Jetzt, im Jahr 2015, wendet sich Kennedy den Vier Jahreszeiten abermals zu – mit einer völlig neuen Interpretation. Und mag die Musik auch radikal anders klingen – seine künstlerische Einstellung ist doch dieselbe geblieben. Wieder zeigt Kennedy, dass die Vier Jahreszeiten eine universelle, vom Zeitgeist unabhängige Musik sind. Seiner Meinung nach gibt es keinen Grund, Vivaldis Meisterwerke nicht modernen Instrumenten oder Musikstilen zu öffnen, an die in Vivaldis barocker Welt noch gar nicht zu denken war. Jeder fortschrittlich denkende Komponist, so argumentiert Kennedy, hätte nur zu gern mit den Möglichkeiten ausdrucksstärkerer oder ausgefeilterer Instrumente gespielt, wenn sie ihm nur zur Verfügung gestanden hätten.

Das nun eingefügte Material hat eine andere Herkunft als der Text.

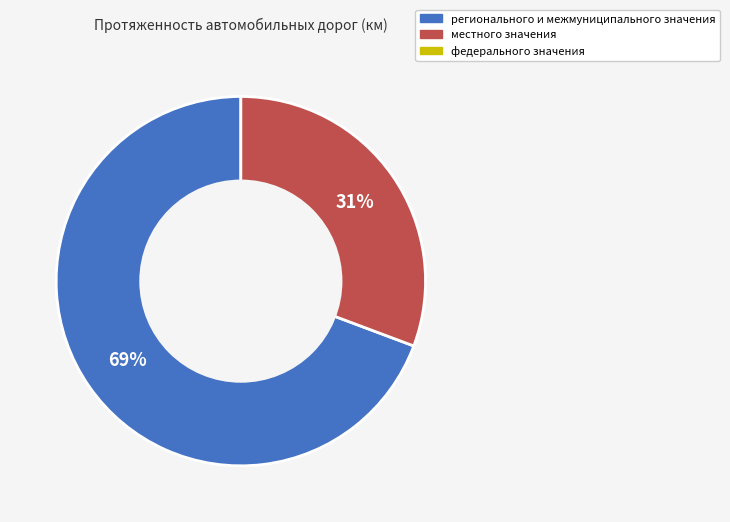

Is there a majority slice in this chart?

Yes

Grundlegend für Kennedys Ansatz ist das programmierte Schlagzeug von Damon Reece (Massive Attack), das dem markant artikulierten Spiel von Kennedys Orchestra of Life einen hypnotischen Puls unterlegt. Dieses handverlesene Ensemble aus jungen Musikern unter der Leitung von Lizzie Ball fügt sich perfekt in Kennedys experimentierfreudige Philosophie. Das Orchester folgt allen Höhenflügen seiner Inspiration und ist gleichzeitig Garant dafür, dass seine Verbindung zu Vivaldis Vorlage niemals abreißt.

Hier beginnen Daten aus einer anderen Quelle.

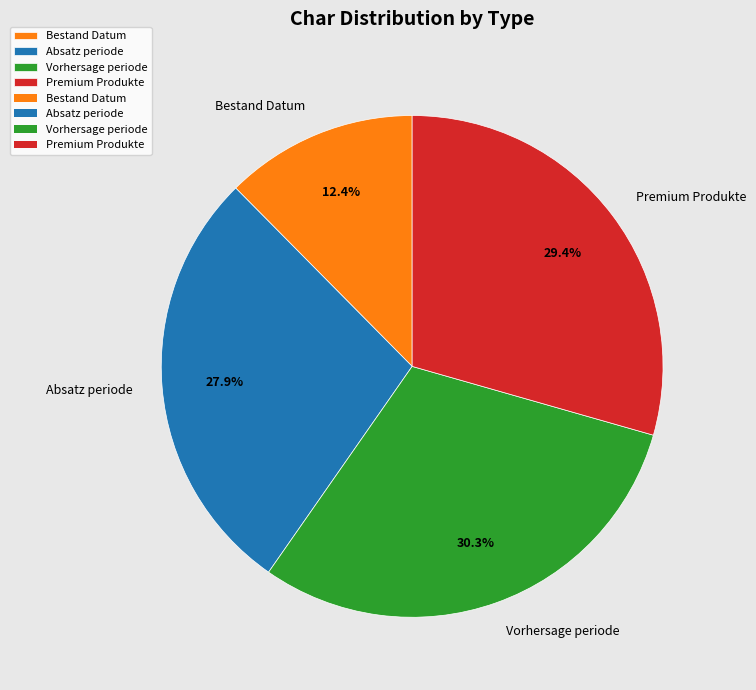

To the nearest percent, what percentage of the pie is Absatz periode?

28%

Aber Kennedy erlaubt sich auch manche Freiheit. Er ergänzt beispielsweise die Aufnahme mit Gedichten, die Vivaldis von der Musik beschworene Natur- und Landschaftsbilder in Worte fassen. Kennedy hat diese Gedichte musikalisch selbst vertont und lässt sie hier von einem Vokalquartett (bestehend aus Zee Gachette, Xantone Blacq, Kakie Taylor-Black und Lucy Potterton) singen. Ferner hat bei Kennedy das Standard-Tasteninstrument der Vivaldi-Zeit, das Cembalo, ausgedient. Er verwendet die moderneren Nachfolger: Klavier und Hammond-Orgel.

Vivaldis Vier Jahreszeiten, richtig, aber so, wie wir sie noch nie gehört haben. Rhythmus, Klang und Besetzung haben sich verändert, und die Erweiterung um Singstimmen und Elektronik verleiht der Musik zweifellos eine neue Dimension. Aber Kreativität bedeutet schließlich Wandel, und wenn eines für Nigel Kennedy niemals infrage käme, dann Stillstand.